Essa decisão do STF poderia ter algum impacto sobre o sistema penitenciário que já é um dos mais populosos do planeta?
Sem dúvidas. Um dos pontos paradoxais desse julgamento é exatamente a postura esquizofrênica do Supremo. O mesmo Supremo que há alguns anos trás declarou o ‘estado inconstitucional do sistema carcerário’, ou seja, declarou que o sistema carcerário brasileiro é desumano, inconstitucional. Esse mesmo Supremo que diz que o sistema carcerário é desumano e inconstitucional, dá uma decisão que contribuirá sim para que, a médio prazo, tenhamos um inchaço, um crescimento significativo da população carcerária. E não é verdade o que foi dito ontem que ‘as prisões automáticas após decisão em segundo grau não têm impacto relevante’. Isso não é verdade. As pessoas estão sendo presas sem necessidade. Só para que fique muito claro: todos precisam compreender que sempre se pode prender alguém. É possível prender uma pessoa a qualquer momento da investigação, do processo e do recurso. Basta ter uma necessidade, ou seja, uma prisão cautelar. O que o Supremo está dizendo é que será possível ter uma execução automática de pena enquanto pende recurso de uma pessoa que não representa perigo e que não é necessária a prisão, porque se for necessária, já existe a prisão preventiva. Então é uma prisão irracional. E é claro que vai haver um crescimento da população carcerária. E mais, o nível de violência institucional necessária em relação a pessoas que dependem de julgamento, que não são perigosas e que não precisavam estar presas nesse momento.
O sr. acredita que essa decisão, considerada por vários juristas como um erro, do ponto de vista constitucional, pode ser corrigida no julgamento das ADCs?

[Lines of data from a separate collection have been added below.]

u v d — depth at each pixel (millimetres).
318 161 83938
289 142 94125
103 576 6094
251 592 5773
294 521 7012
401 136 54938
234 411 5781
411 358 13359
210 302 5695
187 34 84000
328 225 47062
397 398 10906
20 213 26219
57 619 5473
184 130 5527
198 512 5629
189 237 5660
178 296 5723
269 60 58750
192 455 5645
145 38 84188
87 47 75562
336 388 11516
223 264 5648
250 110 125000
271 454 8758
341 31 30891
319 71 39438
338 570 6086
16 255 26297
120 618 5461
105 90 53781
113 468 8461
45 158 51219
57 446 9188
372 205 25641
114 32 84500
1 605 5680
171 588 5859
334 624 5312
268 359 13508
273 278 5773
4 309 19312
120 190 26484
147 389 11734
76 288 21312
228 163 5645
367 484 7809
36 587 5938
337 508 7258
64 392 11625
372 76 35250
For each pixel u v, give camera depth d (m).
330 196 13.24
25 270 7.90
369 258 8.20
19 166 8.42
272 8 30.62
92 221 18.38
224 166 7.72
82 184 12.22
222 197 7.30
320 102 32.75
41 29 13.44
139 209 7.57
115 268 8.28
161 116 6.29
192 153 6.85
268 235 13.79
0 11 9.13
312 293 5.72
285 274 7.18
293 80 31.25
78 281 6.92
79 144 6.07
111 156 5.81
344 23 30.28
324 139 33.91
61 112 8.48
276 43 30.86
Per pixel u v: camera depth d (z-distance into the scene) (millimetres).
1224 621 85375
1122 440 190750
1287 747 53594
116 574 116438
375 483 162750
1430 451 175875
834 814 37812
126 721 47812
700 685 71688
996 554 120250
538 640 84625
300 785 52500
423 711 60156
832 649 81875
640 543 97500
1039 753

A esperança a gente sempre tem de que a Constituição prevaleça. Agora o cenário é muito triste, muito sombrio. A última expectativa que a gente tem é de quando sejam julgadas as Ações Declaratórias de Inconstitucionalidade. Mas é uma esperança que inclusive depende de mais uma instabilidade jurídica, que seria o Supremo mudar outra vez de opinião e gerar mais uma imensa discussão. Espero que mude, mas com certeza isso terá um preço alto para o país.